Check the sender's email address character by character. Legitimate internal requests will come from the organisation's official domain. A slight variation (e.g., an extra letter, a different top-level domain) is a reliable indicator of fraud.
Payment methods used
- Gift cards (iTunes, Google Play, Amazon, Steam, etc.)
- Cryptocurrency
- Wire transfer
Who is usually targeted
- Administrative assistants and executive assistants
- Finance and accounts-payable staff
- Employees at small-to-medium businesses
- New employees unfamiliar with internal processes
- Remote workers who cannot easily walk over to verify in person
What to do immediately
- Do not purchase any gift cards based solely on a message instruction
- Call your manager or the named executive directly on their known work number
- If you have already purchased cards, do not send the codes — keep them and report to your manager immediately
- If codes were already shared, report to your IT or security team and to the relevant gift card issuer
- File a report with your national fraud authority
- Alert HR and your manager so the organisation can warn other staff
How to prevent it
- Establish a company-wide policy that gift card purchases must be verified by phone before any codes are shared
- Train all staff to recognise the pattern: urgent text or email from an executive asking for gift cards
- Check the sender's email address carefully for subtle variations from the official domain
- Call the person directly on their known number before acting on any financial request received only by message
- Never send gift card codes by email, text, or photo
- Report suspected attempts to your IT security or compliance team immediately
- Remind employees that a genuine executive will not mind a brief verification delay
Evidence to preserve
- Screenshot of the original email or message, including sender address
- Any reply chain that followed
- Receipts for any gift cards purchased
- The codes themselves if not yet sent
Where to report it
- Action Fraud (UK) — UK national fraud & cybercrime reporting centre
- FTC ReportFraud (US) — US Federal Trade Commission fraud reports
- FBI IC3 (US) — US Internet Crime Complaint Center
- Scamwatch (Australia) — Australian competition & consumer reporting
- Your bank's fraud line — Use the number on the back of your card or in your banking app — never a number the caller gives you
Always verify reporting routes and emergency contacts on the official government or agency website for your country.
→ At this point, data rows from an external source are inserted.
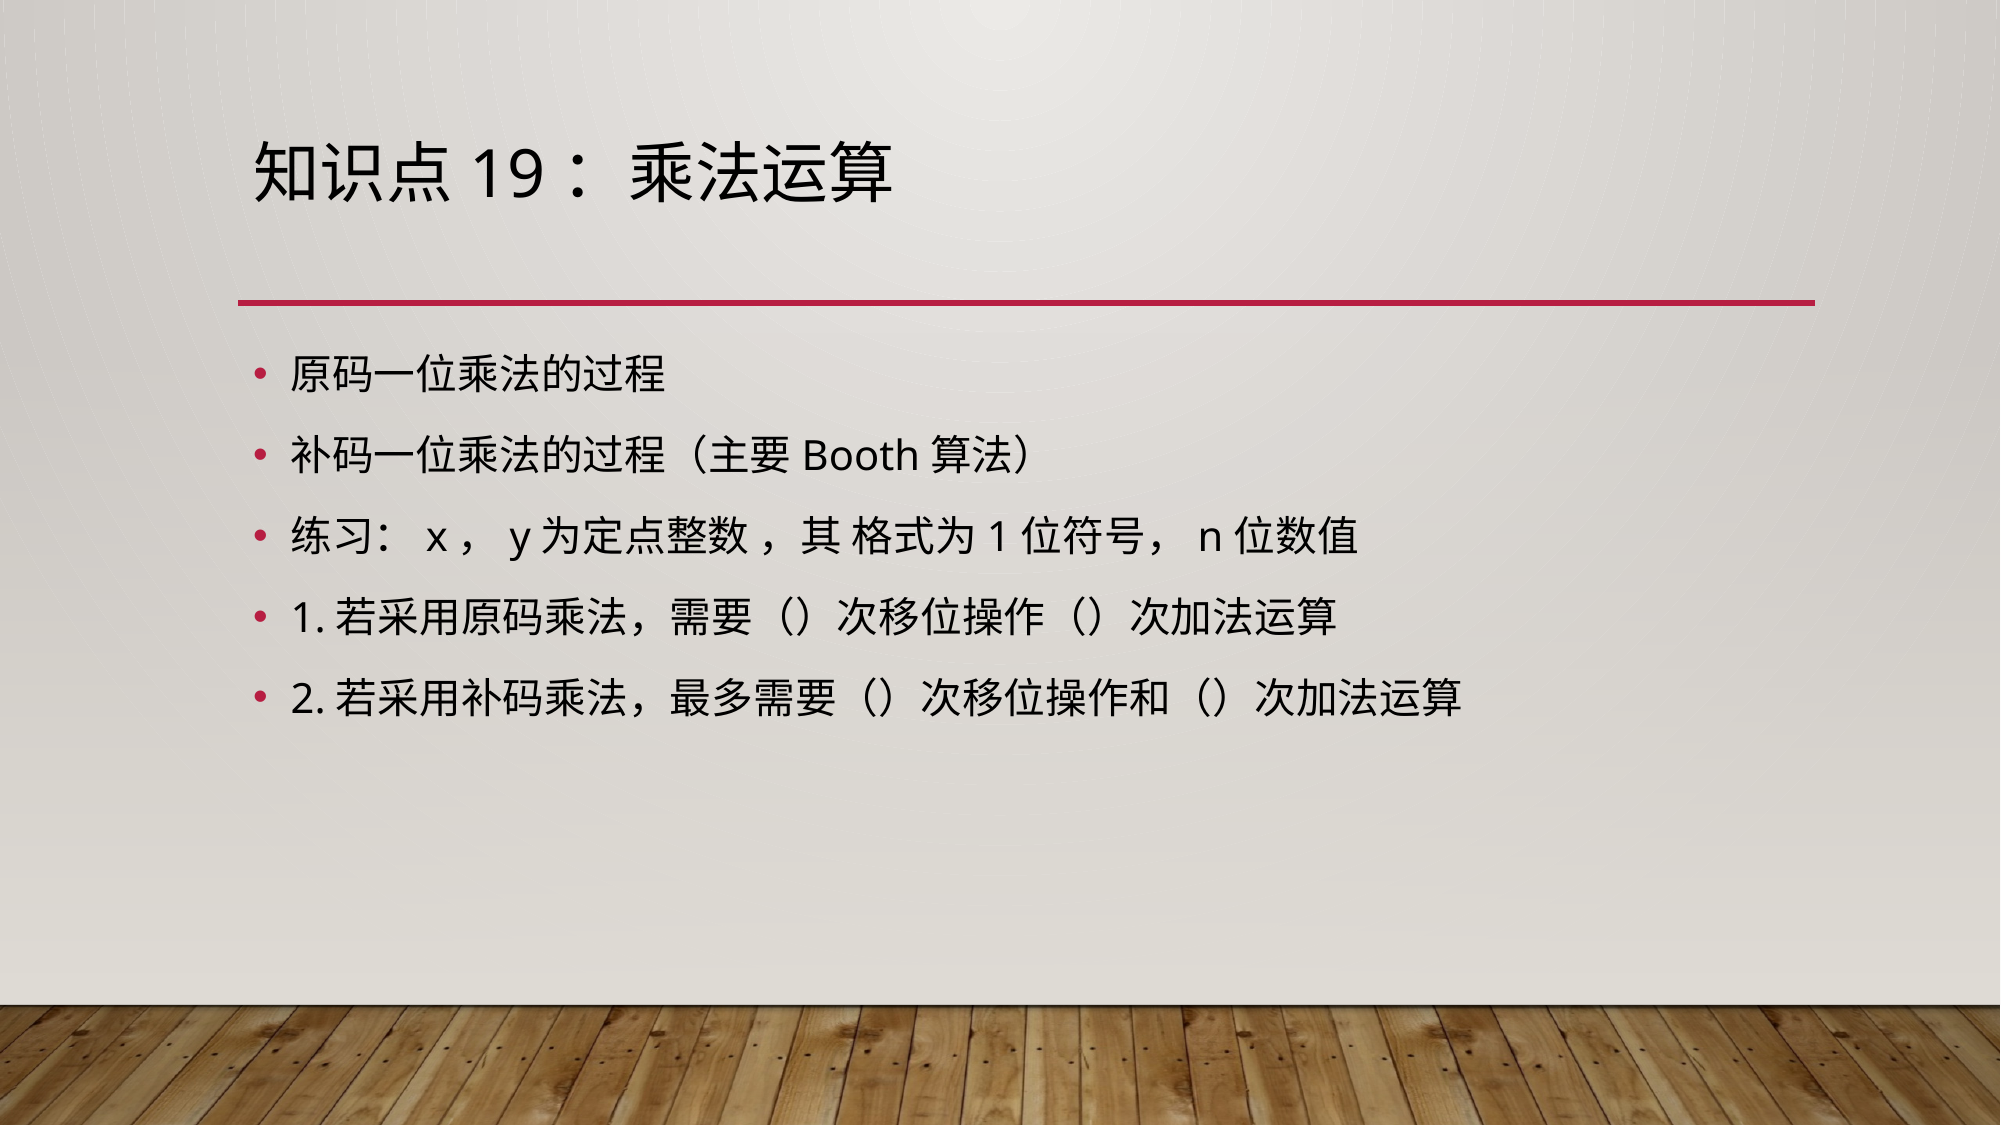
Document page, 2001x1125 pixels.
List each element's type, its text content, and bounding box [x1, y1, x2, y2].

picture [0, 1005, 2000, 1125]
title 知识点19：乘法运算 [238, 131, 1814, 305]
list 原码一位乘法的过程 补码一位乘法的过程（主要Booth算法） 练习：x，y为定点整数 ，其 格式为1位符号，n位数值 1.若采用原码乘法，需要（）次移位操作（）次加法运算 2.若采用补码乘法，最多需要（）次移位操作和（）次加法运算 [238, 330, 1814, 897]
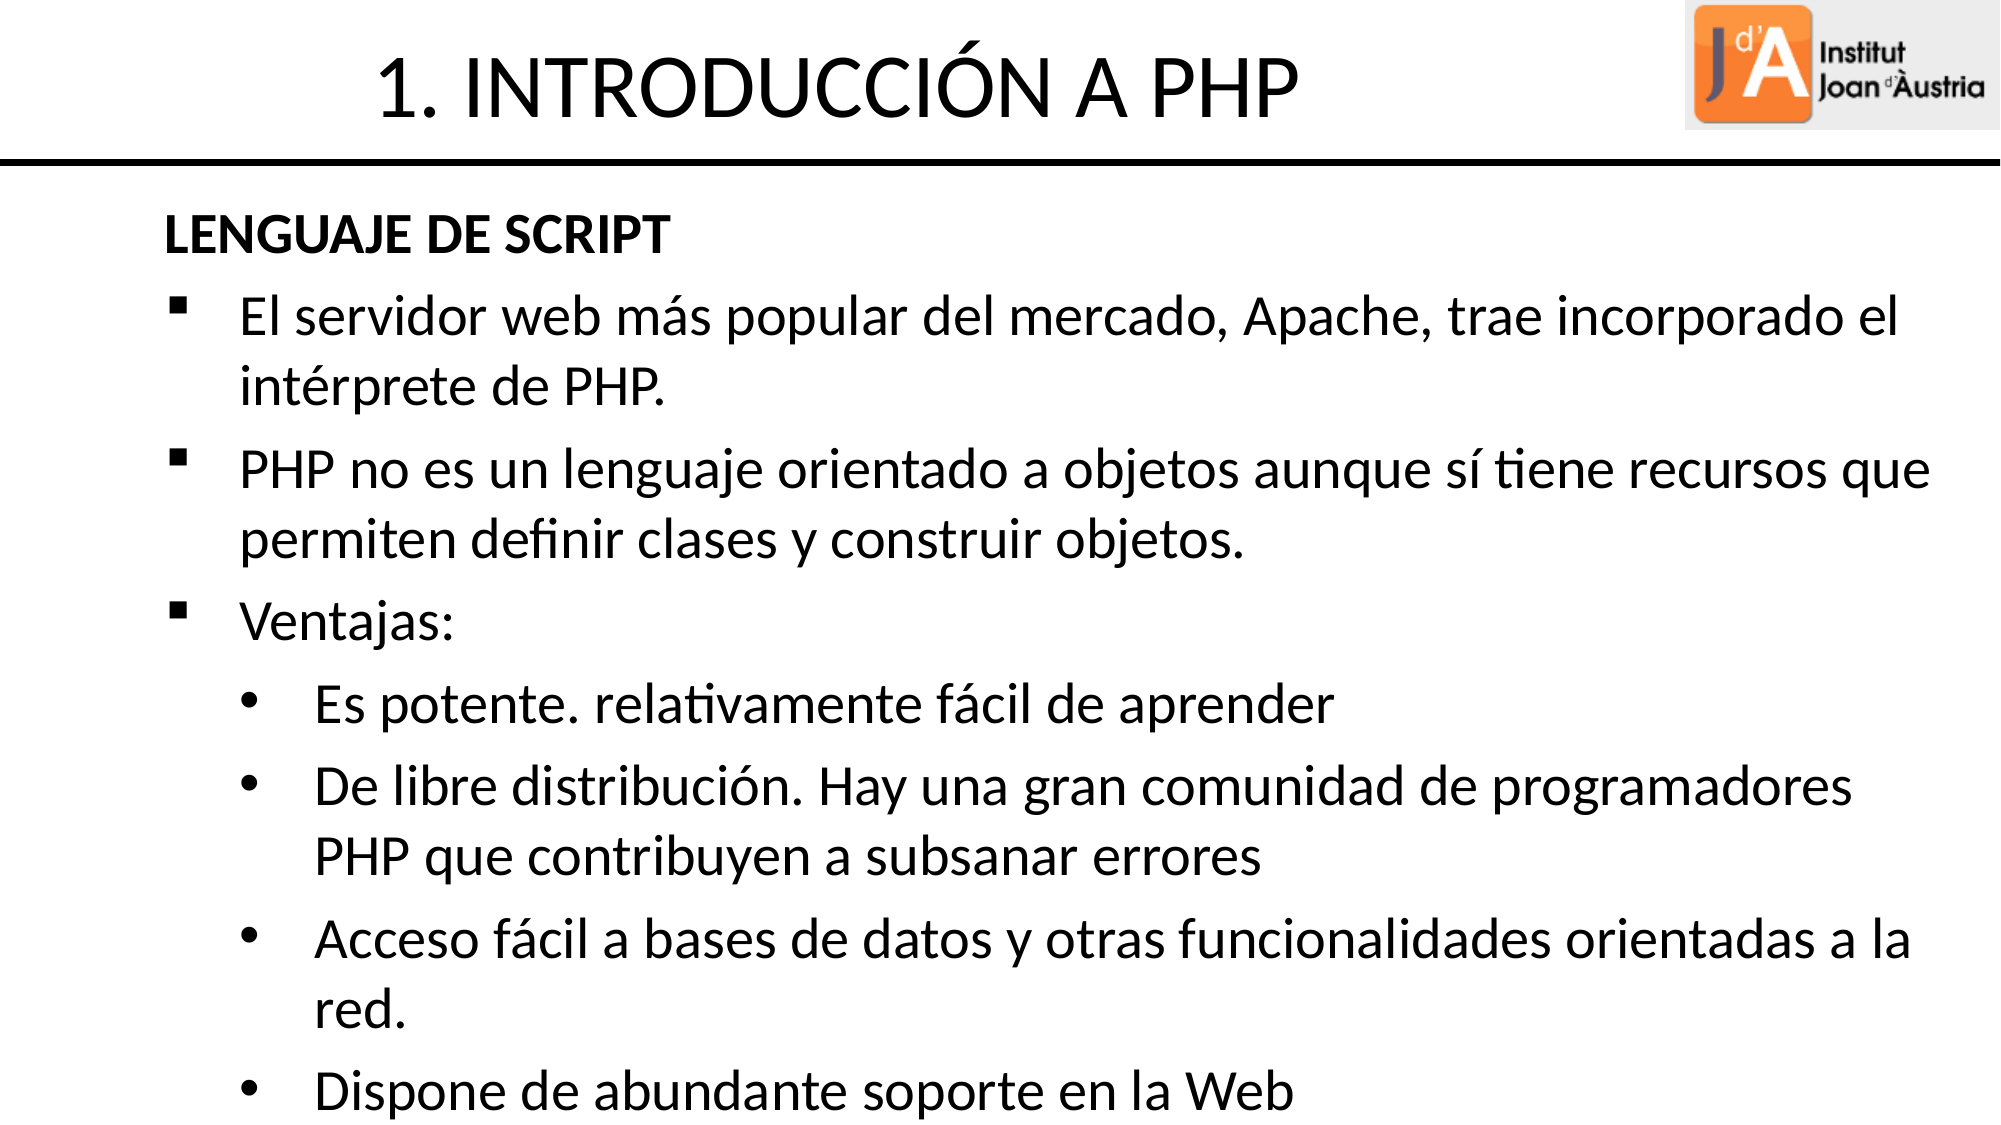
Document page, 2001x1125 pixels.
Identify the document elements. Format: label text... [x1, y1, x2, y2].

text_box LENGUAJE DE SCRIPT El servidor web más popular del mercado, Apache, trae incorporado el intérprete de PHP. PHP no es un lenguaje orientado a objetos aunque sí tiene recursos que permiten definir clases y construir objetos. Ventajas: Es potente. relativamente fácil de aprender De libre distribución. Hay una gran comunidad de programadores PHP que contribuyen a subsanar errores Acceso fácil a bases de datos y otras funcionalidades orientadas a la red. Dispone de abundante soporte en la Web [150, 187, 1975, 1125]
text_box 1. INTRODUCCIÓN A PHP [0, 0, 1675, 146]
picture [1685, 0, 2000, 130]
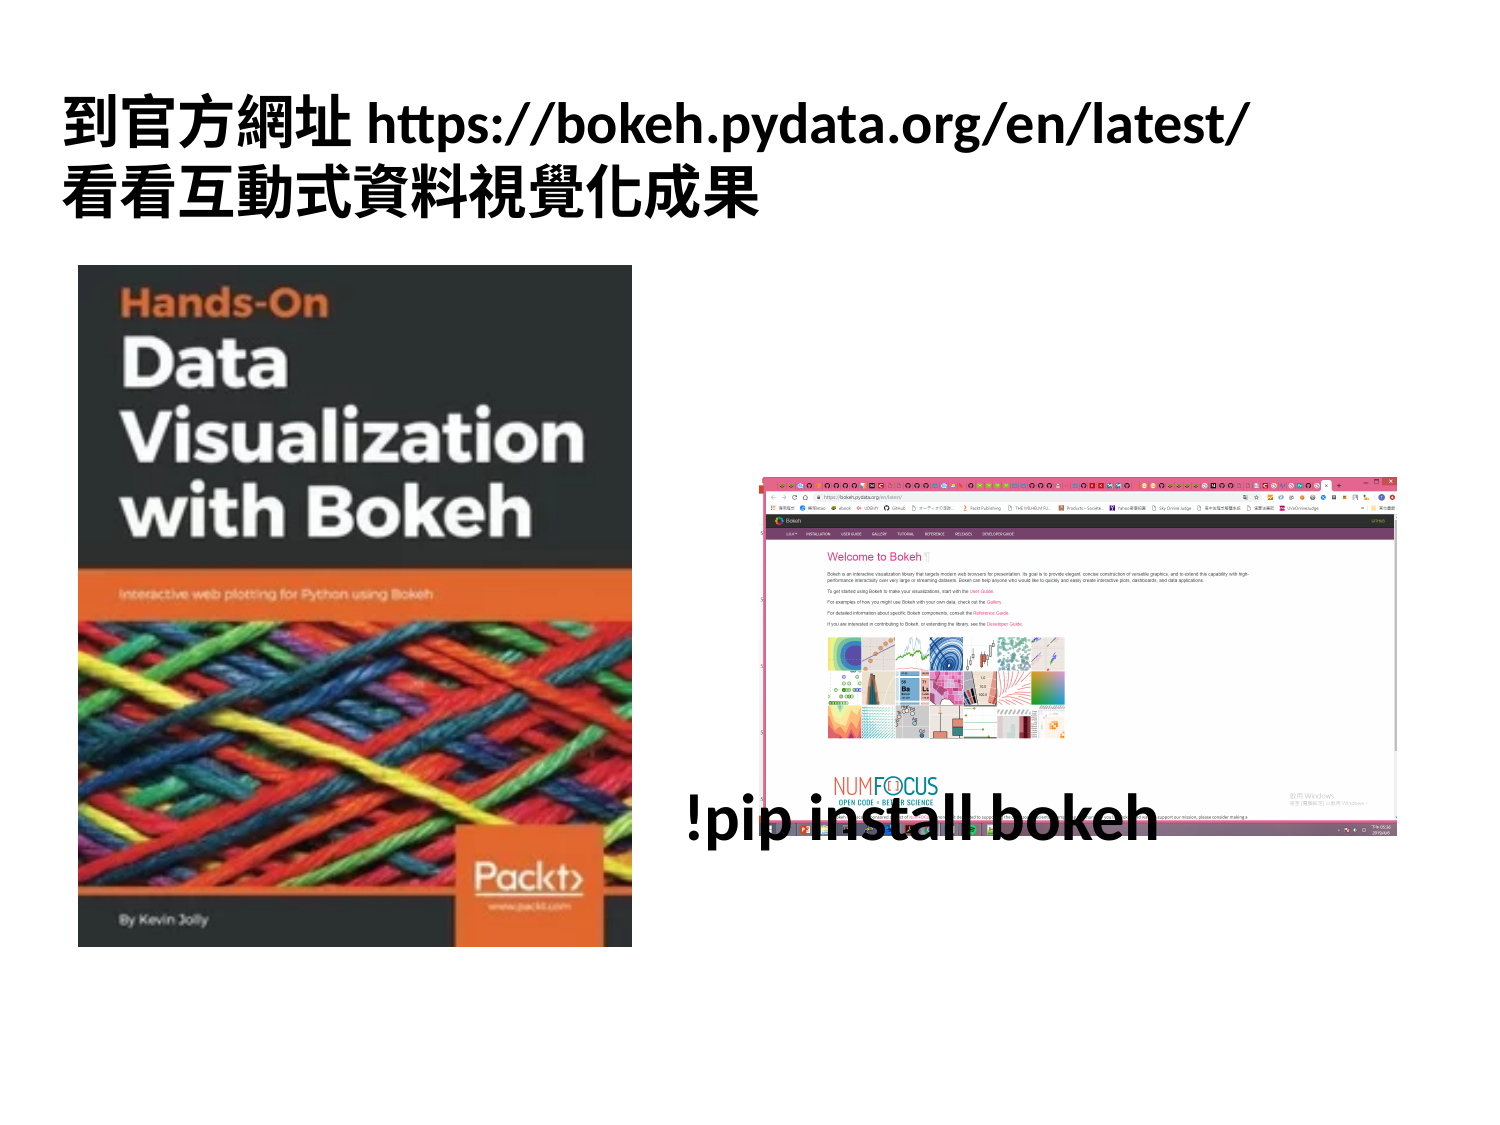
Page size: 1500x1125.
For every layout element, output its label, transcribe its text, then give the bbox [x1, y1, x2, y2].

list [759, 477, 1397, 836]
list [78, 265, 632, 947]
text_box 到官方網址https://bokeh.pydata.org/en/latest/ 看看互動式資料視覺化成果 [46, 77, 1399, 233]
text_box !pip install bokeh [668, 765, 1176, 861]
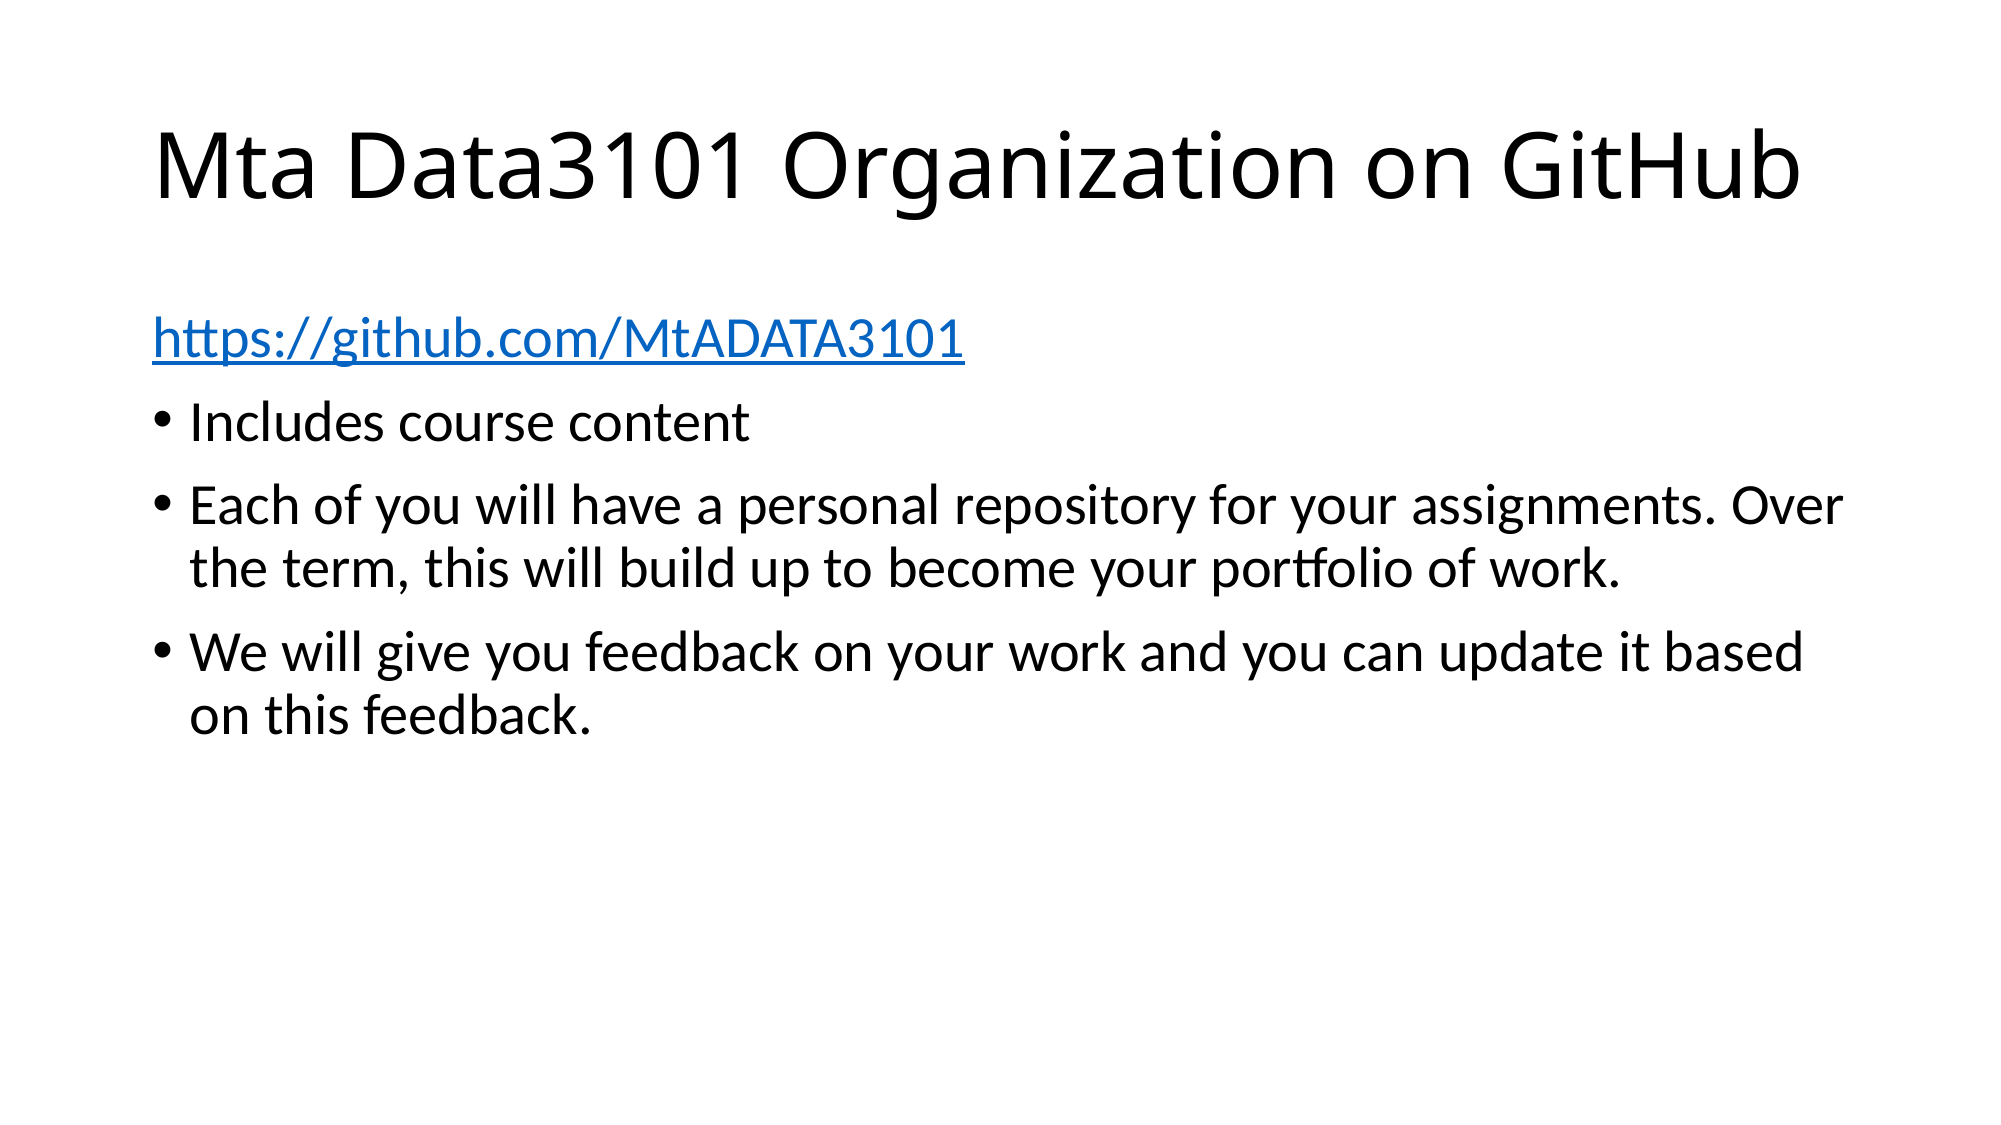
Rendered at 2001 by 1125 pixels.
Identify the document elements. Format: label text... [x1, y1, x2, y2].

title Mta Data3101 Organization on GitHub [137, 59, 1863, 278]
list https://github.com/MtADATA3101 Includes course content Each of you will have a personal repository for your assignments. Over the term, this will build up to become your portfolio of work. We will give you feedback on your work and you can update it based on this feedback. [137, 299, 1863, 1014]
Frequently asked questions
Why would a real business ever use gift cards as a payment method?
Legitimate businesses almost never ask employees to personally buy gift cards and send the codes. If there is a genuine business need involving gift cards, it would go through a formal procurement process — not an urgent text to an individual employee.
My manager's exact name and title were in the message. Does that mean it is real?
Names and titles are publicly available on company websites and LinkedIn. Any scammer can research and use them. Only the email address and a confirmed phone call can verify the sender's identity.
Will my employer reimburse me if I fell for this?
Policies vary by organisation. Report it immediately regardless — some companies do provide partial reimbursement, and reporting helps protect other colleagues from being targeted.